[MATERIAL FOR THIS EXERCISE Boundary: Start]

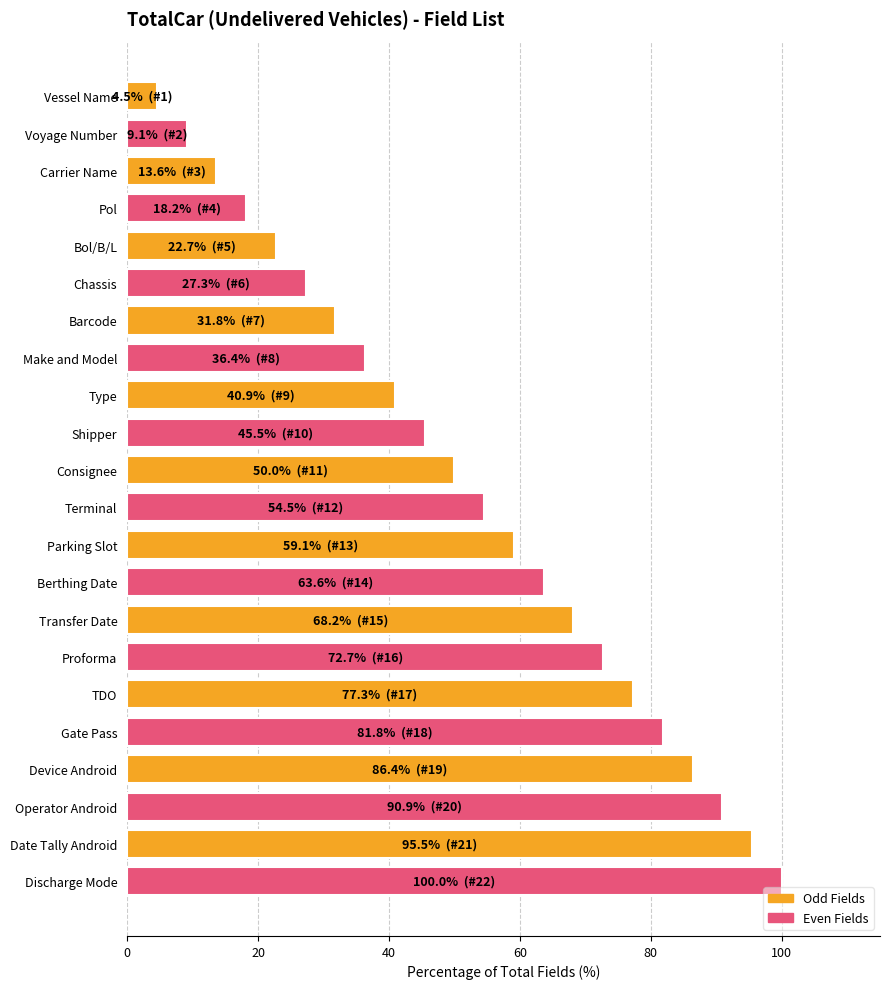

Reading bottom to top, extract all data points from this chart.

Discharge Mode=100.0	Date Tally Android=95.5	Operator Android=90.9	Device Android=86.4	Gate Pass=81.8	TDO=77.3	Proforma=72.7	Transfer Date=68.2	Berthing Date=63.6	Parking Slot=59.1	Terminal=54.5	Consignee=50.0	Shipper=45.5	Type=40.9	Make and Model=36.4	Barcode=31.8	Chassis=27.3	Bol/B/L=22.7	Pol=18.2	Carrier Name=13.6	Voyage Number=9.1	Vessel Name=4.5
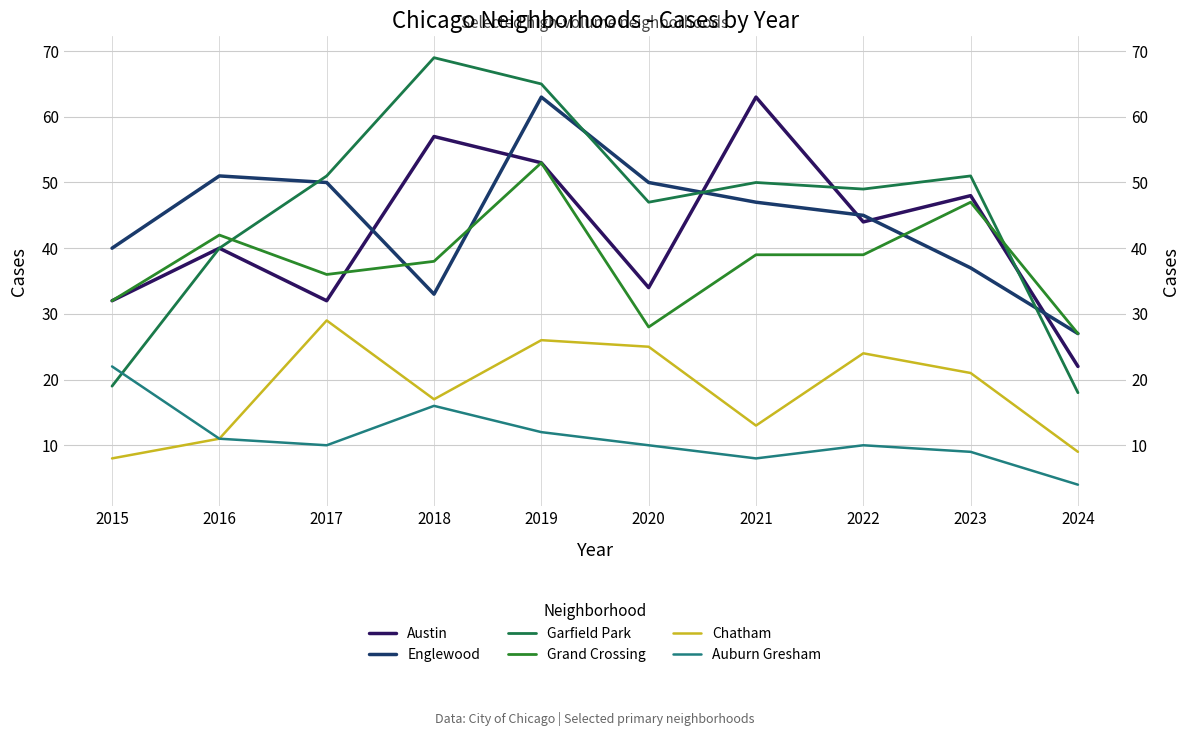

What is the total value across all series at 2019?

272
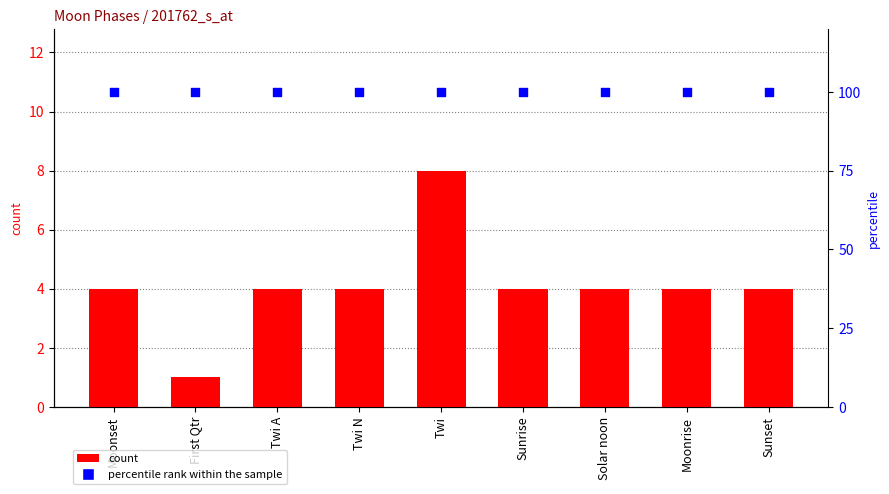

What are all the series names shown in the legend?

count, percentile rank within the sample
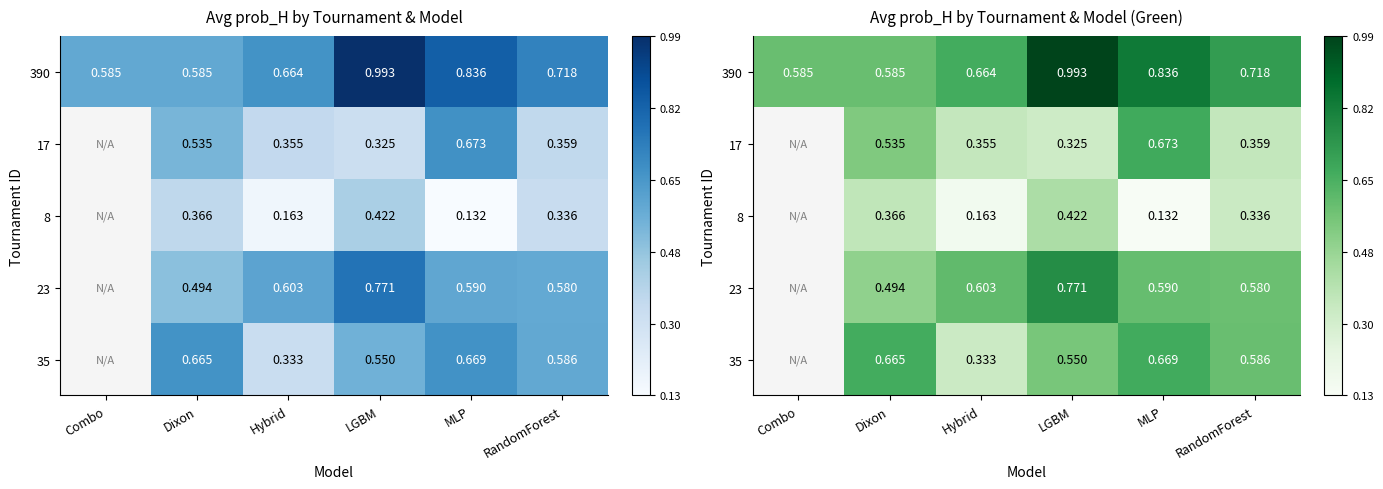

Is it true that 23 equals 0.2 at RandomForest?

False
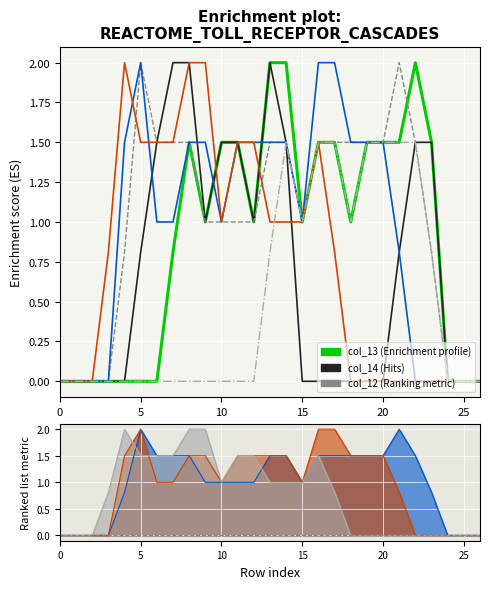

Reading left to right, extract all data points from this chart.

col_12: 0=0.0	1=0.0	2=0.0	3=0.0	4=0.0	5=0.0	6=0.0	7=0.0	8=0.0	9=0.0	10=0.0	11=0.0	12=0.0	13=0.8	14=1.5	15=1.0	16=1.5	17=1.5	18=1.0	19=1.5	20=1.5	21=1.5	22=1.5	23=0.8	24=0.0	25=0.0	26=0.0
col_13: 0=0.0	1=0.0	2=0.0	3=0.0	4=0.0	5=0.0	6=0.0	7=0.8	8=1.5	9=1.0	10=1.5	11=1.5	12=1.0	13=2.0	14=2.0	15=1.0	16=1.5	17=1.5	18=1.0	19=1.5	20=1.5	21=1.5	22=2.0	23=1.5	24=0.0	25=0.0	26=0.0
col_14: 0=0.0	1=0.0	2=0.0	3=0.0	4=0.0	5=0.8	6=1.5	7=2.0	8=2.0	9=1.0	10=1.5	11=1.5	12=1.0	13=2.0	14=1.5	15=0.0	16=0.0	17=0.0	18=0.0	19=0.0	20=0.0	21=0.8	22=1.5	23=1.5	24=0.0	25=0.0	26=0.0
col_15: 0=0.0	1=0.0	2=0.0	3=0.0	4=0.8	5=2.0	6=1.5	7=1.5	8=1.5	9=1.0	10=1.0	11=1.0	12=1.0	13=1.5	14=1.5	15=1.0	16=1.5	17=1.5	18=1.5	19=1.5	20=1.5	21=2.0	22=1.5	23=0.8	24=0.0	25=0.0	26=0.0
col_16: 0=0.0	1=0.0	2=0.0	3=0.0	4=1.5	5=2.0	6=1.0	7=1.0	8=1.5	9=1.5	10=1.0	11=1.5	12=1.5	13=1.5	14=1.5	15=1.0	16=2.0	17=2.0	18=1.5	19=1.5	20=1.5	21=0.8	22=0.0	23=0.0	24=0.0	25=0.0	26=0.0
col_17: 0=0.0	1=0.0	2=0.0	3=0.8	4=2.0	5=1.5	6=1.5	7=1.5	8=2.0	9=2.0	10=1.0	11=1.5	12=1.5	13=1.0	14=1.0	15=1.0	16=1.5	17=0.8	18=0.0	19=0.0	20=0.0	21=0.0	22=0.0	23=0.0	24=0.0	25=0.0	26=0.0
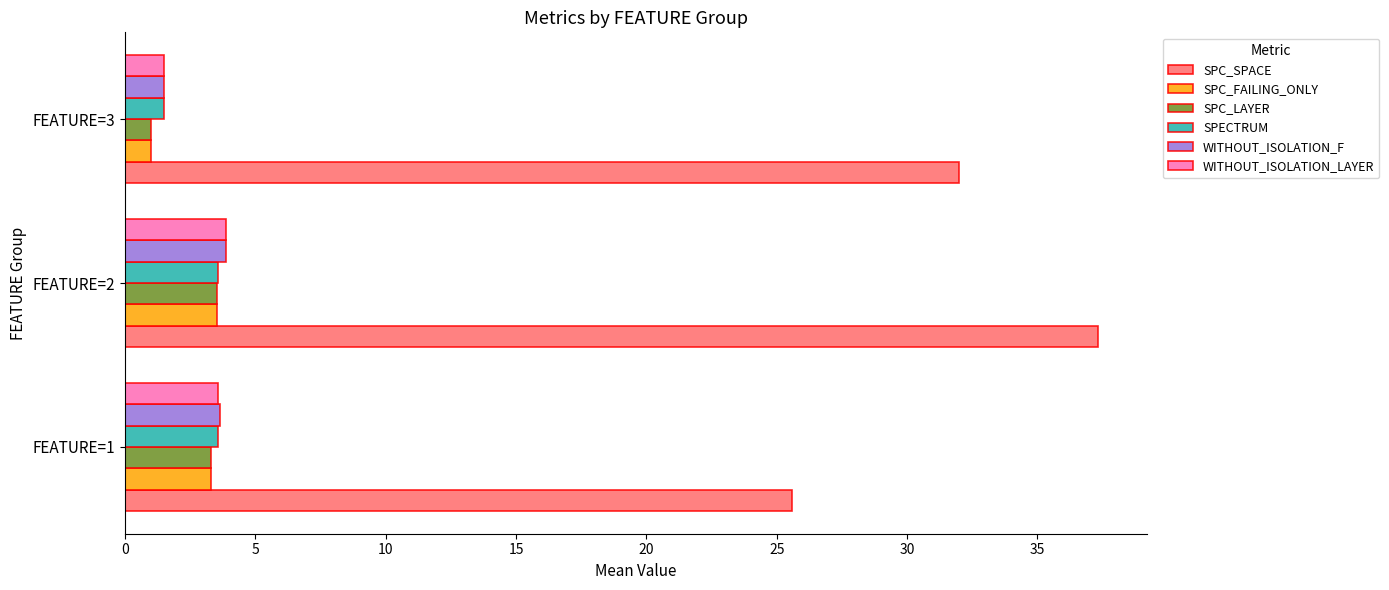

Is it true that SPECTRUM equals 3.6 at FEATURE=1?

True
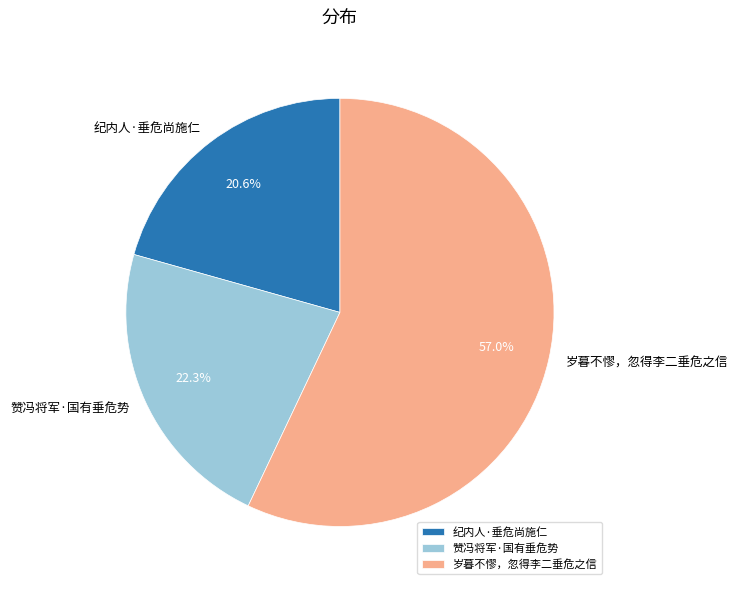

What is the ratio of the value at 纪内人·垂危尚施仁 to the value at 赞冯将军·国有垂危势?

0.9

[MATERIAL FOR THIS EXERCISE Boundary: End]

PROBLEM DETAILS: Write out the stretch of records from their start through the line containing "Reading left to", including that line, and copy each line exactly. Leave the pictures out of your answer.

YOUR RESPONSE:
Reading bottom to top, extract all data points from this chart.

Discharge Mode=100.0	Date Tally Android=95.5	Operator Android=90.9	Device Android=86.4	Gate Pass=81.8	TDO=77.3	Proforma=72.7	Transfer Date=68.2	Berthing Date=63.6	Parking Slot=59.1	Terminal=54.5	Consignee=50.0	Shipper=45.5	Type=40.9	Make and Model=36.4	Barcode=31.8	Chassis=27.3	Bol/B/L=22.7	Pol=18.2	Carrier Name=13.6	Voyage Number=9.1	Vessel Name=4.5

What is the total value across all series at 2019?

272

What are all the series names shown in the legend?

count, percentile rank within the sample

Is it true that 23 equals 0.2 at RandomForest?

False

Reading left to right, extract all data points from this chart.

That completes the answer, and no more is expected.